Extracted entries
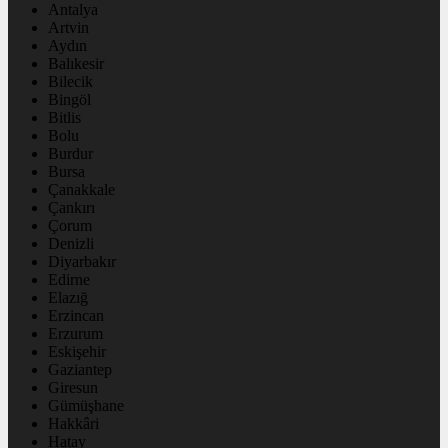
Antalya
Artvin
Aydın
Balıkesir
Bilecik
Bingöl
Bitlis
Bolu
Burdur
Bursa
Çanakkale
Çankırı
Çorum
Denizli
Diyarbakır
Edirne
Elazığ
Erzincan
Erzurum
Eskişehir
Gaziantep
Giresun
Gümüşhane
Hakkâri
Hatay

About this task
Only the pictures stay out; the rest of the entries above must be written out exactly.

Result below
Antalya
Artvin
Aydın
Balıkesir
Bilecik
Bingöl
Bitlis
Bolu
Burdur
Bursa
Çanakkale
Çankırı
Çorum
Denizli
Diyarbakır
Edirne
Elazığ
Erzincan
Erzurum
Eskişehir
Gaziantep
Giresun
Gümüşhane
Hakkâri
Hatay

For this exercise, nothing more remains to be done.